- _Study questions_
• a. Copy the passage from "A previous restraining order, alleging" to "in October 2019." word for word from the article below about the Norwalk restraining orders.
• b. In the article below about the Norwalk restraining orders, when was the latest restraining order against Moncada obtained?
• c. Pick up the article below about the Norwalk restraining orders and the lawsuit against the city, and keep writing from its final sentence.

- _Provided passage_
+--

Years before double murder-suicide, Norwalk dad held knife to infant daughter’s throat, restraining order shows

NORWALK — Four months before police say Yimi Moncada killed his children and himself in March 2020, he assaulted their mother and tried to sexually assault her, according to a restraining order.

About four years earlier, Moncada threatened to kill himself and held a knife to the throat of the couple’s infant daughter, according to a previous restraining order.

Maria De Jesus Valdovinos Lopez has filed a lawsuit against the city and police department, alleging they didn’t act fast enough to save her children who she found dead hours after reporting them missing in March 2020, court documents said.

The latest restraining order was obtained in November 2019 — about four months before Moncada took the children, Gisselle, 5, and Jesus, 4, for a routine visit as part of a custody agreement with his ex-wife, but never returned, court documents said.

A previous restraining order, alleging Moncada, 27, held a knife to his daughter’s daughter’s throat expired in 2016 when the couple was divorcing, court records show.

But in the documents seeking the 2019 restraining order, Valdovinos Lopez told court officials Moncada had forced his way into her home, pushed her down, kicked her in the knee and forcibly kissed her while on top of her.

Since she started living with a new partner, Moncada was “following her everywhere,” Valdovinos Lopez said, according to the court documents.

“He showed up at my workplace several times, sent me text messages to set up dates and calls me non-stop,” she said in an affidavit submitted to Stamford Family Court officials in October 2019.

“My ex-husband is a jealous, possessive and controlling person who becomes more violent when intoxicated,” she said, according to the affidavit. “I am afraid of him and fear for my safety and the safety of my children.”

Attorney Stephen Lebedevitch, who is representing Valdovinos Lopez, declined to comment on the lawsuit or the two restraining orders his client obtained against Moncada. The lawsuit seeks an unspecified amount for claims that her children would likely be alive if Norwalk police had acted quickly on her missing persons report filed on the evening of March 22, 2020.

+--

- _Data excerpts_
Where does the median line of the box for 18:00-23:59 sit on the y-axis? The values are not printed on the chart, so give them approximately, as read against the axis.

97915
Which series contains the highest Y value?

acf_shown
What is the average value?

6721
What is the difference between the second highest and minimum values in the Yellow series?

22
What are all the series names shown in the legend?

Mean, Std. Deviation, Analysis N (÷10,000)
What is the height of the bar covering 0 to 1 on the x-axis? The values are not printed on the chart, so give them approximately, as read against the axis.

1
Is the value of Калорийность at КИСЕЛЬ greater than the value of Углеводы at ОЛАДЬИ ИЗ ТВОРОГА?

+--

- _Answers to the problems_
• a.
A previous restraining order, alleging Moncada, 27, held a knife to his daughter’s daughter’s throat expired in 2016 when the couple was divorcing, court records show.

But in the documents seeking the 2019 restraining order, Valdovinos Lopez told court officials Moncada had forced his way into her home, pushed her down, kicked her in the knee and forcibly kissed her while on top of her.

Since she started living with a new partner, Moncada was “following her everywhere,” Valdovinos Lopez said, according to the court documents.

“He showed up at my workplace several times, sent me text messages to set up dates and calls me non-stop,” she said in an affidavit submitted to Stamford Family Court officials in October 2019.

• b. November 2019

• c.
Norwalk officials have declined to comment on the lawsuit.

“This was a very tragic situation and our hearts go out to Ms. Valdovinos Lopez and her family,” Michelle Woods Matthews, a spokesperson for the city, said in a statement. “It is our policy to not comment on pending lawsuits."

Moncada was allowed to take the children Fridays after school and return them at 8 p.m. on Sundays as part of the divorce agreement, court documents said. When he didn’t return with the children on March 22, 2020, Valdovinos Lopez went to the Norwalk Police Department to report them missing around 10:30 p.m., according to the lawsuit.

She was told there was a more pressing case and that an officer would come to her home in an hour to take a report, her attorney said in the lawsuit. The officer also said, “the children were with their father and were fine,” the lawsuit alleged.

According to the lawsuit, a Norwalk police officer didn’t show up to take her report until 2:50 a.m. on March 23, 2020, court documents said. About four hours later, Valdovinos Lopez went back to the police department to inquire about her children, but claims she was turned away, according to the lawsuit.

Around 7:30 a.m., she found Moncada’s car about one-tenth of a mile from the police station and discovered her children and ex-husband dead in a garage on the property, her attorney said in the lawsuit.

The medical examiner ruled Moncada died by suicide and both children were victims of homicide who died by ligature compression of the neck. The lawsuit stated the time of death could not be determined due to the frigid temperatures in the garage.

The state Department of Children and Families had interaction with the family about five years before the fatal incident, according to agency Commissioner Vannessa Dorantes.

“The mother had obtained a restraining order against the father due to domestic violence and concerns were expressed for an infant in the home,” Dorantes said in a statement. “Upon assessment, the children were viewed as safe and their needs were being appropriately met. Our involvement ended as it was reported to the agency that the father completed court-ordered programming, the prior charges were dismissed and the restraining order expired.”

In the affidavit submitted by Valdovinos Lopez seeking the 2016 restraining order, she said Moncada was physically abusive to her, wanted to get her pregnant so she would return to him and he had held a knife to their 7-month-old daughter.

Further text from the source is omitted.